Join the division and AI Engineering Lab to be at the forefront of research in agentic AI software systems. This PhD project aims to observe and monitor agentic AI systems using intentional visual models – models where intentions or goals are explicit and evaluated during system operations. The PhD student will be supervised by Assoc. Prof. Jennifer Horkoff and will be part of the Interaction Design and Software Engineering Division of the Department of Computer Science and Engineering.
The Department of Computer Science and Engineering, a joint department of Chalmers and the University of Gothenburg, spans the breadth of computing disciplines. Our internationally visible research, strong industry links and diverse environment create a collaborative setting where ideas grow into real impact.
At the division of Interaction Design and Software Engineering, we design smarter ways to engineer better software, and explore how people engage with digital systems, combining global research perspectives with strong collaboration with industry.

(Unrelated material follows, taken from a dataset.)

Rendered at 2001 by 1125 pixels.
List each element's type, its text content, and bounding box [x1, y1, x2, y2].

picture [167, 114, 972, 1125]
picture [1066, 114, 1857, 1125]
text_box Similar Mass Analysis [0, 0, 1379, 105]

The PhD position will be part of the Chalmers and University of Gothenburg’s AI Engineering Lab, focusing on practices, knowledge, and experience making AI advancements work in real and complex software systems. The PhD student will part of the WASP graduate school.
Project description
Agentic AI systems allow multiple foundation-model powered agents to work together, often using external tools, to accomplish system objectives. AI agent configurations can be complicated and dynamic, with many possible configurations of agents, agent types, tasks, inputs and outputs, including human oversight, memory, and mechanisms for reflection and improvement. Thus, there is a need to observe the status of the system in terms of current agent roles and tasks, goals (intentions), inputs and outputs, in order to evaluate whether the goals of individual agents and the overall agentic system are satisfied, including whether improvement mechanisms are effective. The overall objective of this PhD proposal is to support automated and intentional visualization, observability, and monitoring of agentic AI systems. We propose to use and adapt existing and well-established work in agent- and goal-oriented modeling frameworks for this purpose.